La faute, lourde, c'est celle de toutes les voix germanophobes qui se sont exprimées avant le week-end. "Europe à la schlague" (Marine Le Pen) ; "La politique à la Bismarck de Mme Merkel" (Arnaud Montebourg) ; Nicolas Sarkozy, c'est "Daladier à Munich" (Jean-Marie Le Guen) , ce qui conduit à comparer la chancelière à Hitler ; "capitulation" (Martine Aubry)... Ces mots risquent de "réveiller les vieux démons" pour reprendre le titre de l'excellent dernier ouvrage de l'économiste Jean Pisani-Ferry.

Refuser ces pratiques de bouc émissaire qui injurient l'Histoire n'interdit pas de critiquer notre grand partenaire : sa lenteur à réagir depuis deux ans dans la crise de l'euro et sa focalisation sur la seule discipline budgétaire sont discutables quand la récession est là.

Mais les mots choisis ne sont jamais innocents et les propos de François Hollande dans Le Journal du dimanchehier ("Evitons les mots qui blessent") sont en deçà ce qui devait être dit.

La force de Berlin, c'est la faiblesse de la France

Au passage, on est obligé de dire aussi que la force de Berlin, c'est la faiblesse d'une France dont la crédibilité sur les finances publiques est faible depuis longtemps et le reste aujourd'hui. On notera enfin, cette fois avec un sourire, que les Français veulent bien de l'Europe à la condition expresse qu'elle soit française !
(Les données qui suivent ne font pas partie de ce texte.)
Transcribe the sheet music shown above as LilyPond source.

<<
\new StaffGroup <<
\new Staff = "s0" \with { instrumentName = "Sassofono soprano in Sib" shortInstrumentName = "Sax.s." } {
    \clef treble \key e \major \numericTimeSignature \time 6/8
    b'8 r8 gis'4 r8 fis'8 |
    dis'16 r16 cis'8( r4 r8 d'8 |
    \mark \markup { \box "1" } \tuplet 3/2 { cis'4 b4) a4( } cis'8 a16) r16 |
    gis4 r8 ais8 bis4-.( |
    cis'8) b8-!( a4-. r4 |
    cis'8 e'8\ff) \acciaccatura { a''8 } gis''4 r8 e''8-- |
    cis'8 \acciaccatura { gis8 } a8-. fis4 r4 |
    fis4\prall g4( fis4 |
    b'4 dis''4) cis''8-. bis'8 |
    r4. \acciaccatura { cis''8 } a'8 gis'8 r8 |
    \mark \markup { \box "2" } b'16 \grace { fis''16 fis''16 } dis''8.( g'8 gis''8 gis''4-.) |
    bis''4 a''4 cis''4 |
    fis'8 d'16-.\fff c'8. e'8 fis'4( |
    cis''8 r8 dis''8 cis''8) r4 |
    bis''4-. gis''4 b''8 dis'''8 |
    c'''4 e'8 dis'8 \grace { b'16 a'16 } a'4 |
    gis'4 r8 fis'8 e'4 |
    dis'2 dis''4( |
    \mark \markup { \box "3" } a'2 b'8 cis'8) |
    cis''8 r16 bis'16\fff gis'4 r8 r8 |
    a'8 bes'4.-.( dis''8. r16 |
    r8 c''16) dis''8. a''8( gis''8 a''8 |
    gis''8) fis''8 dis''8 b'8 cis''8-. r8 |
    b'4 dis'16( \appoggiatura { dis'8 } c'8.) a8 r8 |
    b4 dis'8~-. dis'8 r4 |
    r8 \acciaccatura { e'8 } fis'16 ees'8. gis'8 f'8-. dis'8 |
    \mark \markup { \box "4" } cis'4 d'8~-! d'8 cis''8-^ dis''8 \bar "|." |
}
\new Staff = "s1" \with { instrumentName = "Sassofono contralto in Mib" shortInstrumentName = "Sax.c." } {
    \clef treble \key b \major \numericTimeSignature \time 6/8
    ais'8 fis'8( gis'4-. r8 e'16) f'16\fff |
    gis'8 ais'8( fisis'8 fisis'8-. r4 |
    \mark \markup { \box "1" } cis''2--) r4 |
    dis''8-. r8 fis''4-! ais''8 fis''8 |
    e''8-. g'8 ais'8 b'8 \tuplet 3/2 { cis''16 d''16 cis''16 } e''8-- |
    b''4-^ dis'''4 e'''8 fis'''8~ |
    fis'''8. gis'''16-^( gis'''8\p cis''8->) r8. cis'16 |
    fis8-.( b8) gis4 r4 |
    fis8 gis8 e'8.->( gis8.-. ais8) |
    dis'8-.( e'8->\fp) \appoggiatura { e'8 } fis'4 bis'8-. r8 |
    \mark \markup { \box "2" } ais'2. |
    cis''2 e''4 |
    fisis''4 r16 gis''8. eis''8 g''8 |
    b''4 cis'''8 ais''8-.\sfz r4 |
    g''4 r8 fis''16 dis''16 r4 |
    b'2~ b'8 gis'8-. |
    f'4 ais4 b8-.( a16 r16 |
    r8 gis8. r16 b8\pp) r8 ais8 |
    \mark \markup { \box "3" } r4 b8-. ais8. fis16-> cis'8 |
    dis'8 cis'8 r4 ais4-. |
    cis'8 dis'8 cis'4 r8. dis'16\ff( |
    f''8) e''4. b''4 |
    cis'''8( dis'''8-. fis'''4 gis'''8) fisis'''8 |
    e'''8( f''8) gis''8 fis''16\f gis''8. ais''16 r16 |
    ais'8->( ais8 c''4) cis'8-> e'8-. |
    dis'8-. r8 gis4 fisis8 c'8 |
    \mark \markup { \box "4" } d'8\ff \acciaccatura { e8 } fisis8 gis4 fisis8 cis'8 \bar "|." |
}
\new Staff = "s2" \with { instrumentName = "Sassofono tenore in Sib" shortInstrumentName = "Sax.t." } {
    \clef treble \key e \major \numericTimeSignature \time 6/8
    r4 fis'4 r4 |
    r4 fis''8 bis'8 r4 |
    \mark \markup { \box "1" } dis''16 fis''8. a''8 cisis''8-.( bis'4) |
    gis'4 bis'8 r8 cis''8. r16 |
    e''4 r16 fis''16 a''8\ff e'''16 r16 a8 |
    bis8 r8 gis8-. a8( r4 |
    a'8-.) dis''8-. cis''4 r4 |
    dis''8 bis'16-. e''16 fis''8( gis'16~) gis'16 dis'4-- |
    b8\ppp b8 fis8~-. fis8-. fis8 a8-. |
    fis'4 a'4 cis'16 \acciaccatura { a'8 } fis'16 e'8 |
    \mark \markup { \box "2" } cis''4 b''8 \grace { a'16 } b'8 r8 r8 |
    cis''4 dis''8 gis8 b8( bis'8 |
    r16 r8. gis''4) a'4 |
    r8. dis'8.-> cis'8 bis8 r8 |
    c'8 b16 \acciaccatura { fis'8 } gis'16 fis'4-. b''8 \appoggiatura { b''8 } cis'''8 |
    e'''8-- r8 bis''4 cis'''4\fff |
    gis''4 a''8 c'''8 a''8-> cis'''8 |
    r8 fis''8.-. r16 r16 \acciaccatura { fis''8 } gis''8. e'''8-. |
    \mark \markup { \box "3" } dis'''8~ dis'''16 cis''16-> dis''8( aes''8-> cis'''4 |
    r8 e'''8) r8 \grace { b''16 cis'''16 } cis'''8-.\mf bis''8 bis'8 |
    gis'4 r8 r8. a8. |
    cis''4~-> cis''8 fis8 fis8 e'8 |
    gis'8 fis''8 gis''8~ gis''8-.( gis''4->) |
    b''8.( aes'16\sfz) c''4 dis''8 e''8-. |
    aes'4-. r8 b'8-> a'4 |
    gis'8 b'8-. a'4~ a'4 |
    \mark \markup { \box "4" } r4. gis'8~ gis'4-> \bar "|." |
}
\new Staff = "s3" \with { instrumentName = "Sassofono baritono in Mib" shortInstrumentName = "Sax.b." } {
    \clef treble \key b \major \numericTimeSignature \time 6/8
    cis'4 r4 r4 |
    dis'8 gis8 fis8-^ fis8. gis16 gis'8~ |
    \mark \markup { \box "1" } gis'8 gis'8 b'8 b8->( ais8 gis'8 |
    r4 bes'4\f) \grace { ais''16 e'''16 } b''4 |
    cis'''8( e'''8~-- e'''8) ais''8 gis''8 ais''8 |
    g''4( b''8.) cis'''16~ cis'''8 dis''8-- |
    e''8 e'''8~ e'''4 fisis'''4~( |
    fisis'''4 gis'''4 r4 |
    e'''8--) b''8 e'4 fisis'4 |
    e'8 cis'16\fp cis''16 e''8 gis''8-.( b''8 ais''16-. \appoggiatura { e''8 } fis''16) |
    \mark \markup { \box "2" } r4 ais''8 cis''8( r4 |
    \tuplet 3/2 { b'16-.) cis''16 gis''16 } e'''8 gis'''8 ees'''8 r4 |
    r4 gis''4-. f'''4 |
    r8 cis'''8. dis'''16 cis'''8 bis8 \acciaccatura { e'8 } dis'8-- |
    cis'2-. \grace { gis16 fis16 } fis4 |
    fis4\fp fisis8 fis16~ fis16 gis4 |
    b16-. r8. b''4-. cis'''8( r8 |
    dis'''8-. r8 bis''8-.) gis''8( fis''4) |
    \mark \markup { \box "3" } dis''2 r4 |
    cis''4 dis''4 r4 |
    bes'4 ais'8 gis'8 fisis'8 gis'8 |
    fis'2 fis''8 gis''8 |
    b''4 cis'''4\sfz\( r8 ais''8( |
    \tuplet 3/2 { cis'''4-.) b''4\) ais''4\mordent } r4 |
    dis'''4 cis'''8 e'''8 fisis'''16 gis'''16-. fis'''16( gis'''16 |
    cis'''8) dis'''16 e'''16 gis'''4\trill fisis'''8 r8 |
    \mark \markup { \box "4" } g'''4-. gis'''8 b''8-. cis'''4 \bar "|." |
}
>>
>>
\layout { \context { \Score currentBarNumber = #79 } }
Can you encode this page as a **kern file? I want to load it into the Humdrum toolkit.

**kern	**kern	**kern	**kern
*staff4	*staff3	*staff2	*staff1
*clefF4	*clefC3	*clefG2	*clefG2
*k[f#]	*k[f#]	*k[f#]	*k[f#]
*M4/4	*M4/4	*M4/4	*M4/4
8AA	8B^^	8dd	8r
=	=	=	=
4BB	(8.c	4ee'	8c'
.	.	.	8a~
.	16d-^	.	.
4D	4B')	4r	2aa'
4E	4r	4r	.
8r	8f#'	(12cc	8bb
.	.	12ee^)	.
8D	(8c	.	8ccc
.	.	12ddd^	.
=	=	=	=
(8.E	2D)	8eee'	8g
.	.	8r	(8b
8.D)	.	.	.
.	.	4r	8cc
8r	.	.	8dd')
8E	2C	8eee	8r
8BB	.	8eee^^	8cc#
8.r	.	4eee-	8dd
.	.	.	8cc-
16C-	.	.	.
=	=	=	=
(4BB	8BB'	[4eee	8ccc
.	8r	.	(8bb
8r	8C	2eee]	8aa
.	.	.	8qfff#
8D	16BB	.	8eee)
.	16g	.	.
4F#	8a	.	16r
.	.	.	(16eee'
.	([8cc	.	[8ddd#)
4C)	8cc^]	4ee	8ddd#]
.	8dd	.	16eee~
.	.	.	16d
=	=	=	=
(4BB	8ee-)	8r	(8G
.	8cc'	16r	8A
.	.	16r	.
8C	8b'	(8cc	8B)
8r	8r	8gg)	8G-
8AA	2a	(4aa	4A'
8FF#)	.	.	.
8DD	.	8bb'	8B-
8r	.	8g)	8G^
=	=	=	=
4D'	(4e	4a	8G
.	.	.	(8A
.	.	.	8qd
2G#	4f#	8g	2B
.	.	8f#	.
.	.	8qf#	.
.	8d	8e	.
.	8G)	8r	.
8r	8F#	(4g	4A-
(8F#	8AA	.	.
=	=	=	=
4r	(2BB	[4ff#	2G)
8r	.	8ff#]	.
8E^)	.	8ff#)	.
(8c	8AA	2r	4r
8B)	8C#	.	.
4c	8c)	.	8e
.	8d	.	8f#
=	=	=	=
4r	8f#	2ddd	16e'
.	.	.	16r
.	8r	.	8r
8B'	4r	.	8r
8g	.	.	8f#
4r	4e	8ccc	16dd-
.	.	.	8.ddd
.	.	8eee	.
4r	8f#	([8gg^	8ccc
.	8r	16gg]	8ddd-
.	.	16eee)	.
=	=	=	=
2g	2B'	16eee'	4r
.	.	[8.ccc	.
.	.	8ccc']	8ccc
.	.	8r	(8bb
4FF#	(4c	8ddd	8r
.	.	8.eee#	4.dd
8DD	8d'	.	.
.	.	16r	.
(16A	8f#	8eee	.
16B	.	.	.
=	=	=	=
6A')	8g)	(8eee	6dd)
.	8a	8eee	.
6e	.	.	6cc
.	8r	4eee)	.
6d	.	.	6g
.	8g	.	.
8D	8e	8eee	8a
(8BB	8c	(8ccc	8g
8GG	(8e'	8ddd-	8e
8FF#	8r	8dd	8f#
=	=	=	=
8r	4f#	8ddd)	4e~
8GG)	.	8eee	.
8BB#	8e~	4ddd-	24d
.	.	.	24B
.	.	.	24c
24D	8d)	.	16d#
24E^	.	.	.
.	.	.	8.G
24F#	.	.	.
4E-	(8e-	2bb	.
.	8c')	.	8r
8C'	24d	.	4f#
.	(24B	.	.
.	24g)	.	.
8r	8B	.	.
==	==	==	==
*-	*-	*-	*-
L'erreur d'optique concerne les moyens de dénouer la crise actuelle. Les discussions entre la France et l'Allemagne portent sur l'automaticité des sanctions contre les pays cigales ; sur la réforme des traités (comment ? quand ? à combien, vingt-sept ou dix-sept ?) et le rôle de la Cour de justice, dont les enjeux sont réels sur la nature de l'Union ; elles concernent les moyens de rassurer les créanciers en leur assurant que leurs dettes ne seront plus effacées. Mais, en réalité, si un accord est nécessaire, il ne sera pas suffisant.

La solution à la défiance qui perdure sur les marchés (les sorties de capitaux, le fait que les entreprises empruntent moins cher que l'Etat) reste bel et bien entre les mains de la Banque centrale européenne, qui seule peut réassurer la zone euro désormais.

La détente sur les taux d'intérêt constatée ces derniers jours (le « spread » franco-allemand est passé de 220 à 100 points en dix jours) s'explique par le discours plus ouvert de Mario Draghi, son président. Tous les chemins mènent à Francfort.